八重の桜 50話

「八重の桜」50話、「いつの日も花は咲く」


日清戦争が始まって、八重は広島の陸軍病院で負傷者の看護。負傷者には清国兵もいることになっているが、わざわざ清の負傷兵を広島に運んだりするかねぇ。当然八重は中国語は話せないのだが、ペラペラ日本語でまくしたてている。なんでこれが通じるのかは謎。八重は兵隊に嫌味を言われているが、大山巌の訓示と戊辰戦争の昔話を振り回して撃退。

看護婦達は、「婦人従軍歌」を歌っているが、これは日清戦争時にリアルタイムで歌われていたもの。広島で八重は徳富蘇峰と会うが、蘇峰は兵隊にインタビューをとって記事にしたいので、士気鼓吹が目的の蘇峰とそういうことが気に入らない八重はまともにぶつかっている。蘇峰は板垣のところに行って強硬論をぶつので、板垣から「それが新島襄の弟子の言うことか」と嫌味をいわれる。

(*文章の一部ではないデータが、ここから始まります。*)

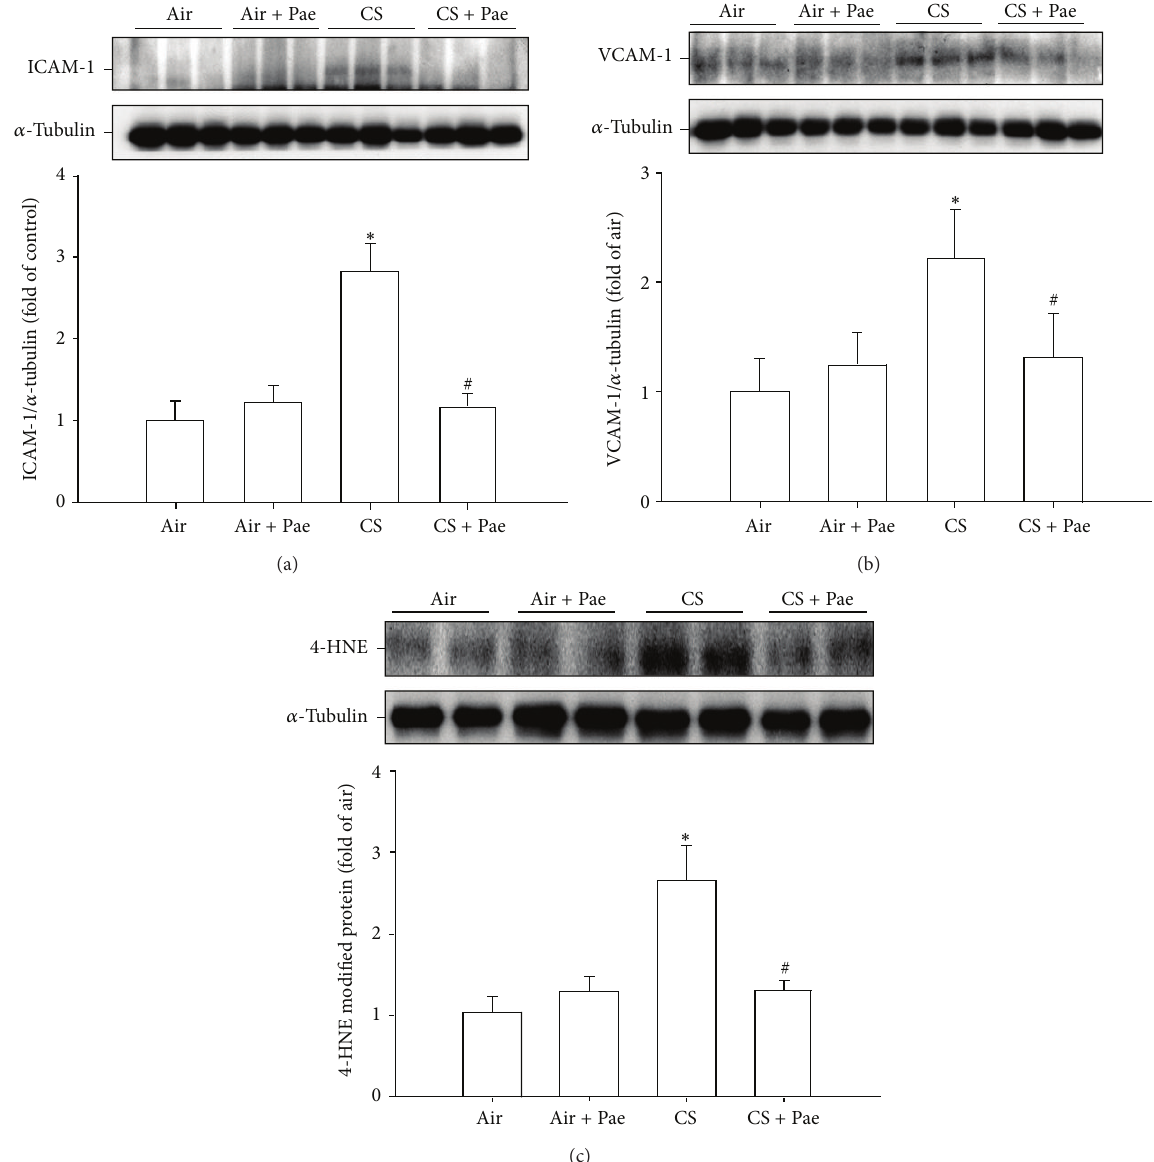
Figure 4: Paeonol (Pae) suppresses cigarette smoke- (CS-) induced increases in expression of inflammatory target proteins ((a), (b)) and oxidative stress-related proteins (c) in lung tissues samples from mice. (a) Intercellular adhesion molecule 1 (ICAM-1); (b) vascular cell adhesion molecule 1 (VCAM-1); (c) 4-hydroxynonenal (4-HNE) modified proteins (a biomarker of oxidative stress). Protein levels in the lung tissues were analyzed by Western blotting. Data in each group are mean ± SEM from 7 mice. ∗ 𝑃 < 0.05 versus the air-exposure group; # 𝑃 < 0.05 versus the CS-exposure group with vehicle treatment. See legend of Figure 1 for detailed information on each study group.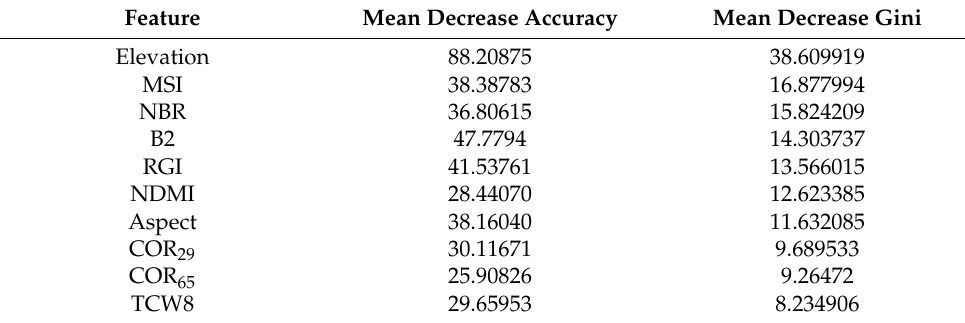
Table 3. Ranking results of Gini importance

戦争が終わってしばらくして、八重は茶道に打ち込んでいる。さすがに洋服は着ていない。明治29年に佐久は死去。この頃久栄と義母の登美も死去。この頃、八重は50代なかばのはずだが、洋服を着ないこと以外ほとんど見た目の変化なし。お茶の稽古をしているところに京都府の役人が来て、勲七等宝冠章の叙勲を伝える。

東京では、斎藤一こと藤田五郎がまだ元気で巡査に剣道の稽古をつけている。もう出てこないのかと思ってたら、こんなところで出たか。八重叙勲の話は、妻の時尾と山川二葉も聞いて喜ぶ。

山川浩は、弟の健次郎に容保への御宸翰を世に伝えるように言い残して死去。この頃、徳川慶喜明治天皇に拝謁。勝海舟会津のことを話しているが、脳天気な慶喜がこの頃に会津の心配などしているわけがないと思うが…。「信義に守られた主従の絆はわしには手に入らなかった」と言っているが、天皇拝謁に努力してくれた勝海舟を前にしてそんなことを言うのは失礼すぎ。

山川健次郎が御宸翰のことを本にして出版しようとするので、大山巌が家に呼んで止めにかかる。大山の説教には耳を貸さない健次郎だが、捨松が出てきて、「御宸翰のことで争いが起こるのは、お殿様も望まないはず」というようなことをいい、出版延期を納得させる。

八重は久しぶりに故郷の会津を訪ねて、子供の頃に上った桜の木の下に立つ。そこに現れたのが西郷頼母。すっかり白ヒゲが伸びて、花咲か爺のような風貌。頼母相手にロシアに好戦的な世論の批判をする八重。頼母は八重に「にしゃ、桜だ。花が散っても何度でも何度でも花咲かせる」と言う。

八重は徳富蘇峰に茶をたてて、国民新聞の軍備増強論にイヤミを言う。晩年まで会津戦争の自慢をしていた八重が、反ナショナリズム反戦で蘇峰に議論をふっかけるとか、ないわーと思うが、NHKのドラマだからこんなもんでしょ。

ラストの場面は、会津戦争の頃の格好をした八重が空に向かって一発撃ち、それで雲が晴れたところをこの時点での八重が見つめているというもの。テーマ曲とクレジットが入っておわり。


ホームドラマみたいな大河ドラマでなくてよかったとは思うが、幕末から明治の後に長生きした人のドラマは、途中で話が完全に変わってしまうので、脚本を書くのがむずかしい。再来年の大河ドラマが「花燃ゆ」?吉田松陰の妹?こっちも、幕末から明治までずっと長生きした人である上、本人に特別な事績がなく、周りの人を描く話になるから、変な脚本だとさらに悪いことに成るような。来年は黒田官兵衛だから、おもしろい話にしてくれるといいが、脚本家の前川洋一は知らない人。だいじょうぶなのか。